NASA has detailed one of the most unusual instruments of its new rover, explaining how Perseverance will map the red planet’s surface and what it is looking for. The Perseverance, launched as early as June, will land on Mars on February 18, 2021, in effect a six-wheeled mobile research laboratory.
Like Curiosity before it, many of the instruments the Perseverance carries will be designed to provide a perspective on Mars from the rover’s level. SuperCam, for example, is an instrument designed to identify and analyze the chemical composition of rock and wind fossils from a distance, while Mastcam-Z is a stereoscopic camera that gives the rover a unique “head” component.
In addition, it is equipped with RIMFAX, a radar imager for subsotrial experiments on Mars, with more attention to the ground that Perseverance will trek. Or, more specifically, something beneath the surface of Mars. NASA has equipped the rover with ground-wearing radar for the first time.

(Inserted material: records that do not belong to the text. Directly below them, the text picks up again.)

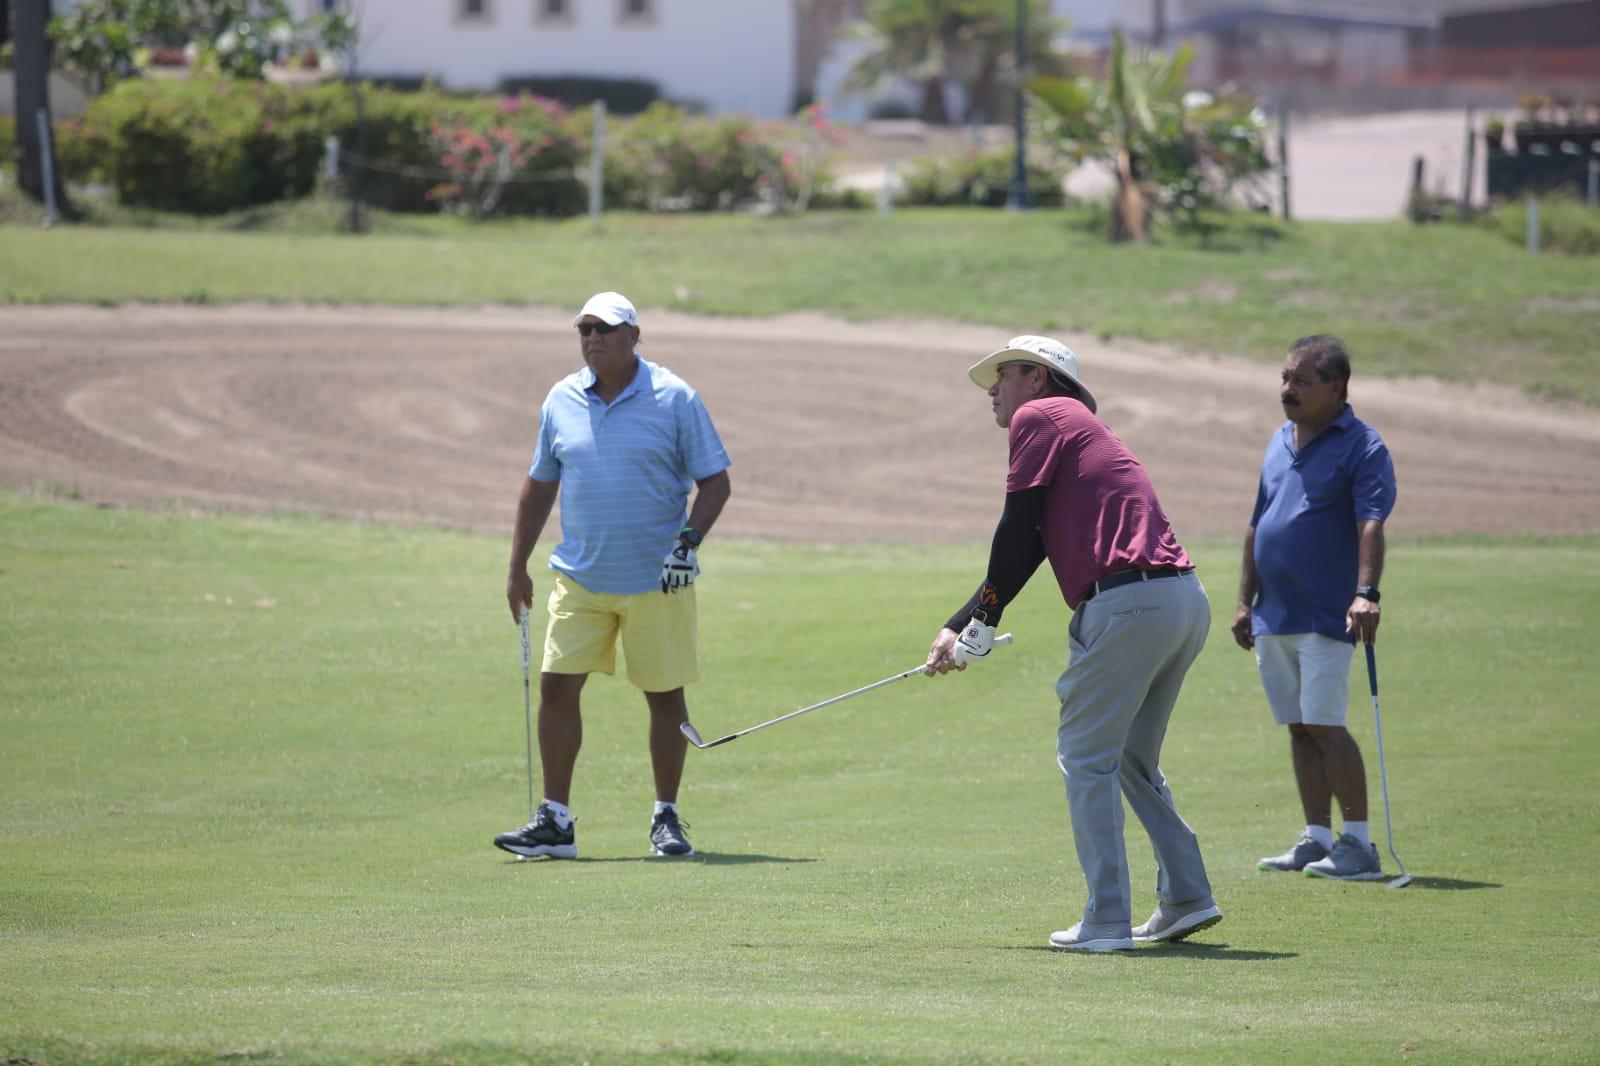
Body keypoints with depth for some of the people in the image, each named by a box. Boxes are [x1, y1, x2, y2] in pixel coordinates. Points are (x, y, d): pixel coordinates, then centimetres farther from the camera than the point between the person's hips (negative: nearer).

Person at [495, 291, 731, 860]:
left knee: (665, 697, 3)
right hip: (580, 578, 3)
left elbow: (715, 479, -3)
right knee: (556, 686, -4)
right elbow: (540, 485, 16)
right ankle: (555, 820, 2)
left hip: (656, 579, -3)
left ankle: (666, 818, 15)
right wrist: (518, 566, 14)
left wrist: (690, 539, -18)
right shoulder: (561, 401, 6)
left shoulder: (674, 398, -6)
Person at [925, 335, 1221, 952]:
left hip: (1129, 598, -9)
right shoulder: (1080, 430, 30)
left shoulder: (1038, 416, 3)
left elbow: (1016, 533, -3)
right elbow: (1022, 555, 27)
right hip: (1186, 600, 9)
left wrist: (983, 624, 7)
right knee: (1131, 759, 20)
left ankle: (1107, 921, -6)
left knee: (1086, 757, -2)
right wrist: (958, 629, 22)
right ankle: (1186, 899, 18)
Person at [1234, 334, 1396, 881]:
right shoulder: (1280, 442, 15)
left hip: (1326, 615, -7)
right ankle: (1317, 838, 12)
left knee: (1324, 724, -12)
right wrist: (1245, 600, 16)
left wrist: (1366, 593, -31)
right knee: (1299, 729, 8)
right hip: (1273, 615, 7)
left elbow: (1371, 524, -19)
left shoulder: (1362, 446, -7)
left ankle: (1358, 844, -8)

It uses the antenna at the lower end of the back end of the Perseverance – highlighted in blue above – to emit electromagnetic waves, which are then reflected back by different materials on the ground. NASA says the radar probes will be conducted every 10-20 cm (4-8 inches) of the rover’s travel and will provide detailed information about at least 30 feet underground. “By doing so, the instrument will reveal hidden geological layers and help find clues about past environments on Mars, especially those that may provide the necessary conditions to support life,” the space agency explained. “
Although the results will be two-dimensional, it is expected that the data will be layered and a three-dimensional model of the Martian subsoil will be given together with the camera images. Jezero Crater is both the landing point for the Perseverance and the area of its exploration, believed to have formed when an object collided with Mars billions of years ago. The 28-mile-diameter crater produces rocky material from deep inside the planet’s crust, an area thought to have a lake and a fan-shaped river data 3.5 billion years ago.
The lake may have played an important role in supporting microbial life on Mars, and NASA hopes RIMFAX will help find its modern remains. Together with other instruments of perseverance, ground-penetrating radars will be used to identify potential chemical, mineral and texture clues at possible locations. The rover will then collect core samples, package them for future Mars missions to recover, and return to Earth.
RIMFAX may be the first to be used on Mars, but the technology is already being used on Earth. In fact, it is the same technique used to locate underground utilities, find signs of buried caves, and study the composition of glaciers. The instrument, developed and manufactured by FFI, was tested on glaciers and named after the Nordic mythical night horse Hrímfaxi.